Alan Wurtzel, head of standards and practices for NBC, calls CREW’s attacks a publicity stunt. “A lot of these groups are giving us commercials they know we will reject, then asking the press to write about it,” he says. “They realize they can get more coverage than if we ran their ad in the first place.” Any issue ad on a controversial topic is off limits, no matter the sponsor, he insists.
As for running commercials touting the benefits of Medicare changes, Wurtzel says the spots became acceptable only after the prescription-drug benefit was signed into law. During the debate, NBC left the issue to the networks’ journalists. “That’s why God invented the news division,” he says.
CBS spokesman Dana McClintock explains a similar policy at his network: “We don’t want one side with deep pockets to have the advantage formulating the debate.”

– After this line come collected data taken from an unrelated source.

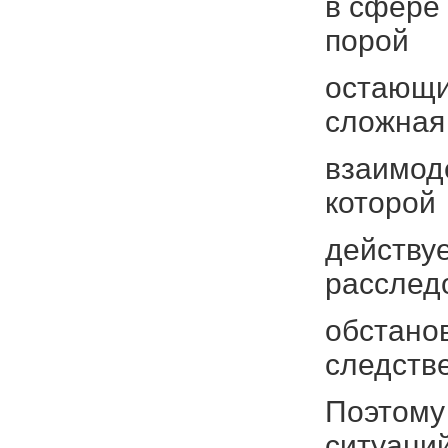
в сфере 
порой
остающи
сложная
взаимоде
которой
действуе
расслед
обстано
следств
Поэтому 
ситуаций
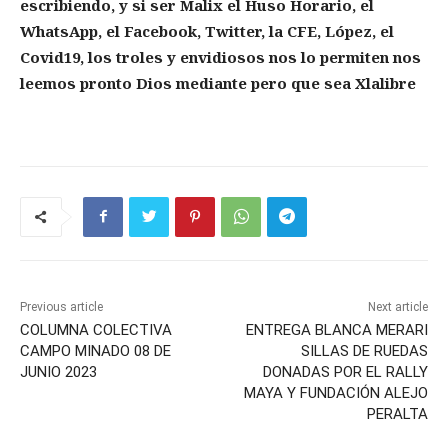
escribiendo, y si ser Malix el Huso Horario, el
WhatsApp, el Facebook, Twitter, la CFE, López, el
Covid19, los troles y envidiosos nos lo permiten nos
leemos pronto Dios mediante pero que sea Xlalibre
Previous article
Next article
COLUMNA COLECTIVA
ENTREGA BLANCA MERARI
CAMPO MINADO 08 DE
SILLAS DE RUEDAS
JUNIO 2023
DONADAS POR EL RALLY
MAYA Y FUNDACIÓN ALEJO
PERALTA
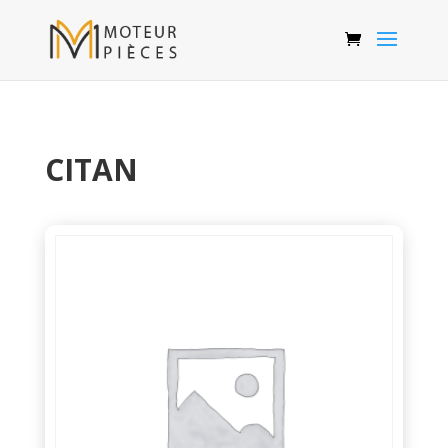
CITAN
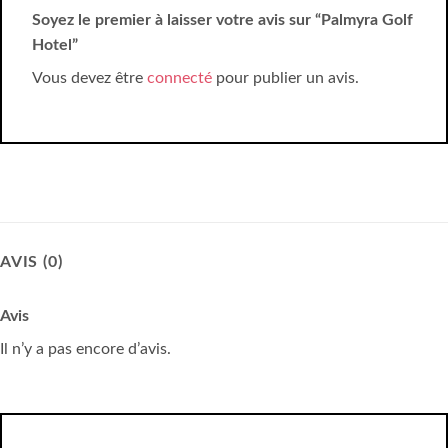
Soyez le premier à laisser votre avis sur “Palmyra Golf
Hotel”
Vous devez être
connecté
pour publier un avis.
AVIS (0)
Avis
Il n’y a pas encore d’avis.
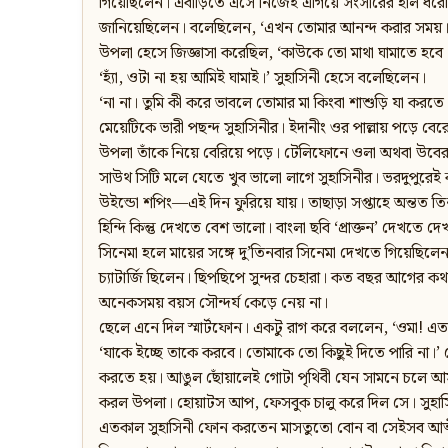
গিয়েছিলেন। এবাড়িতে এসে নিজেই এগিয়ে সংসারের হাল ধরেছ
জানিয়েছিলেন। বলেছিলেন, ‘এখন তোমার আনন্দ করার সময়। 
উপলা হেসে জিজ্ঞাসা করেছিল, ‘কাউকে তো মাথা ঘামাতে হবে।
‘হ্যাঁ, ওটা না হয় আমিই ঘামাই।’ সুহাসিনী হেসে বলেছিলেন।
‘না না। তুমি কী করে ভাবলে তোমার মা কিংবা শাশুড়ি যা ক
মেয়েটিকে ভারী পছন্দ সুহাসিনীর। ইদানীং ওর পাল্লায় পড়ে বের
উপলা তাঁকে নিয়ে বেরিয়ে পড়ে। টেলিফোনে ওলা অথবা উবের
সাউথ সিটি মলে যেতে খুব ভালো লাগে সুহাসিনীর। ভরদুপুরে
উইন্ডো শপিং—এই দিন ফুরিয়ে যায়। তাছাড়া সপ্তাহে অন্তত ত
হিন্দি কিন্তু দেখতে বেশ ভালো। বাংলা ছবি ‘প্রাক্তন’ দেখতে দে
সিনেমা হলে মায়ের সঙ্গে দু’তিনবার সিনেমা দেখতে গিয়েছিলেন
চ্যাটার্জি ছিলেন। ছিপছিপে সুন্দর চেহারা। কত বছর আগের কথা
অনেকসময় বয়স সৌন্দর্য কেড়ে নেয় না।
ছেলে এনে দিল স্মার্টফোন। একটু রাগ করে বললেন, ‘ওমা! 
‘যাকে ইচ্ছে তাকে করবে। তোমাকে তো কিছুই দিতে পারি না।’ 
করতে হয়। আঙুল ছোঁয়ালেই গোটা পৃথিবী যেন সামনে চলে আসছ
করল উপলা। হোয়াটস আপ, ফেসবুক চালু করে দিল সে। সুহাসি
এতকাল সুহাসিনী ফোন করতেন মাসতুতো বোন বা সেইসব আত্মীয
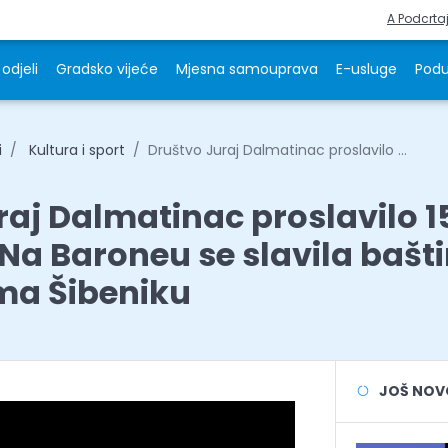
A Podcrta
odjeli
Gradsko vijeće
Mjesna samouprava
E-usluge
Podu
i
Kultura i sport
Društvo Juraj Dalmatinac proslavilo ...
raj Dalmatinac proslavilo 1
a Baroneu se slavila baština
ma Šibeniku
JOŠ NOVOS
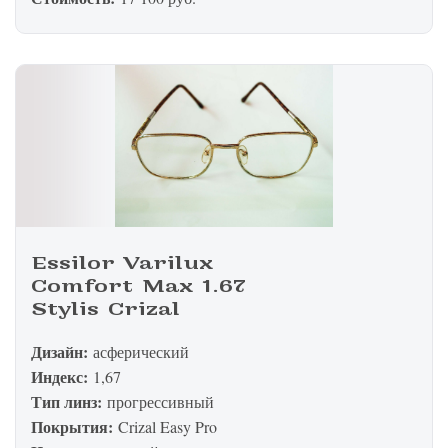
Essilor Varilux
Comfort Max 1.67
Stylis Crizal
Дизайн:
асферический
Индекс:
1,67
Тип линз:
прогрессивный
Покрытия:
Crizal Easy Pro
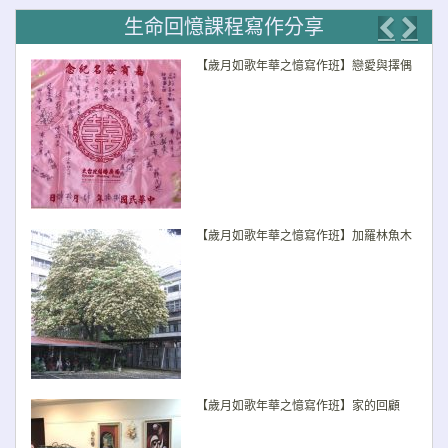
生命回憶課程寫作分享
Previo
Nex
【歲月如歌年華之憶寫作班】戀愛與擇偶
【歲月如歌年華之憶寫作班】加羅林魚木
【歲月如歌年華之憶寫作班】家的回顧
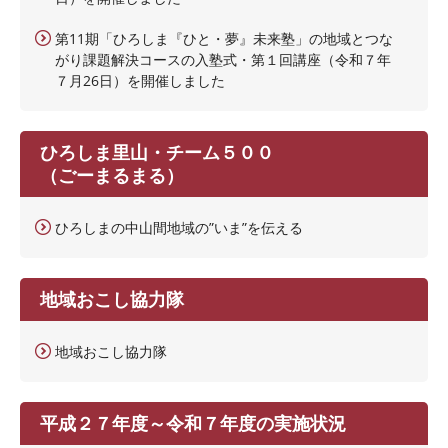
第11期「ひろしま『ひと・夢』未来塾」の地域とつな
がり課題解決コースの入塾式・第１回講座（令和７年
７月26日）を開催しました
ひろしま里山・チーム５００
（ごーまるまる）
ひろしまの中山間地域の”いま”を伝える
地域おこし協力隊
地域おこし協力隊
平成２７年度～令和７年度の実施状況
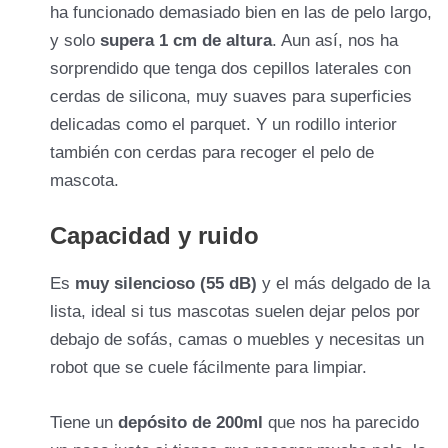
ha funcionado demasiado bien en las de pelo largo,
y solo
supera 1 cm de altura
. Aun así, nos ha
sorprendido que tenga dos cepillos laterales con
cerdas de silicona, muy suaves para superficies
delicadas como el parquet. Y un rodillo interior
también con cerdas para recoger el pelo de
mascota.
Capacidad y ruido
Es
muy silencioso (55 dB)
y el más delgado de la
lista, ideal si tus mascotas suelen dejar pelos por
debajo de sofás, camas o muebles y necesitas un
robot que se cuele fácilmente para limpiar.
Tiene un
depósito de 200ml
que nos ha parecido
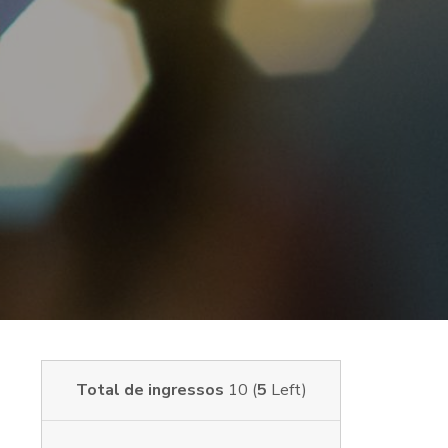
Total de ingressos
10 (
5
Left)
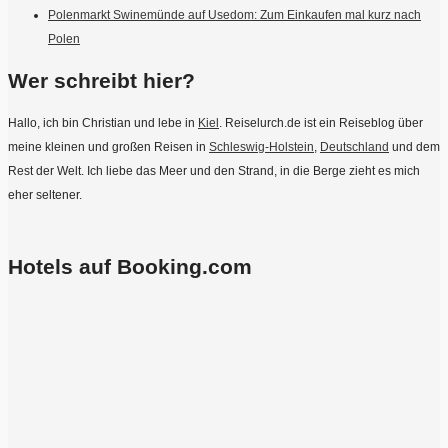
Polenmarkt Swinemünde auf Usedom: Zum Einkaufen mal kurz nach
Polen
Wer schreibt hier?
Hallo, ich bin Christian und lebe in
Kiel
. Reiselurch.de ist ein Reiseblog über
meine kleinen und großen Reisen in
Schleswig-Holstein
,
Deutschland
und dem
Rest der Welt. Ich liebe das Meer und den Strand, in die Berge zieht es mich
eher seltener.
Hotels auf Booking.com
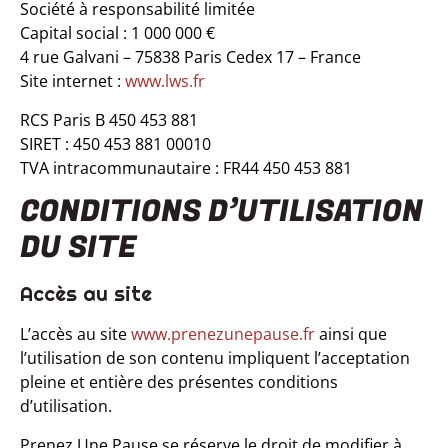
Société à responsabilité limitée
Capital social : 1 000 000 €
4 rue Galvani – 75838 Paris Cedex 17 – France
Site internet :
www.lws.fr
RCS Paris B 450 453 881
SIRET : 450 453 881 00010
TVA intracommunautaire : FR44 450 453 881
CONDITIONS D’UTILISATION
DU SITE
Accès au site
L’accès au site
www.prenezunepause.fr
ainsi que
l’utilisation de son contenu impliquent l’acceptation
pleine et entière des présentes conditions
d’utilisation.
Prenez Une Pause se réserve le droit de modifier à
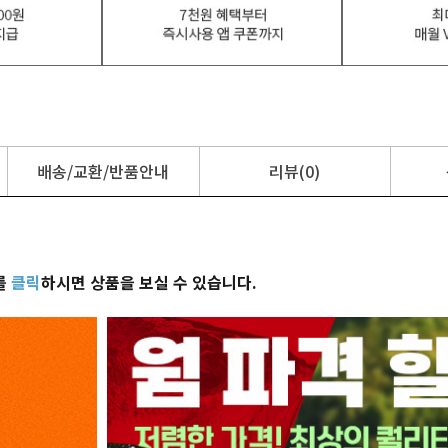
배송/교환/반품안내
리뷰(0)
를
클릭
하시면 상품을 보실 수 있습니다.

But media researchers say the Bush Administration is getting a boost from the networks’ policy because many companies are able to sneak brief, usually pro-Republican, references to controversial issues as their tag line in corporate-image ads. In a report to be released on March 16, the University of Pennsylvania’s Annenberg Public Policy Center finds that Republican-leaning business interests outspent citizens groups on TV by a 5-1 ratio.
With the fight over Social Security just beginning and equally bitter battles over other Bush initiatives on the horizon, lawyer Zaragoza predicts the number of complaints over ads will only increase. His advice to stations: Treat factual disputes fairly by vetting complaints with the ad sponsor and correcting statements it can’t defend. “That will be the last thing a station hears about the matter.”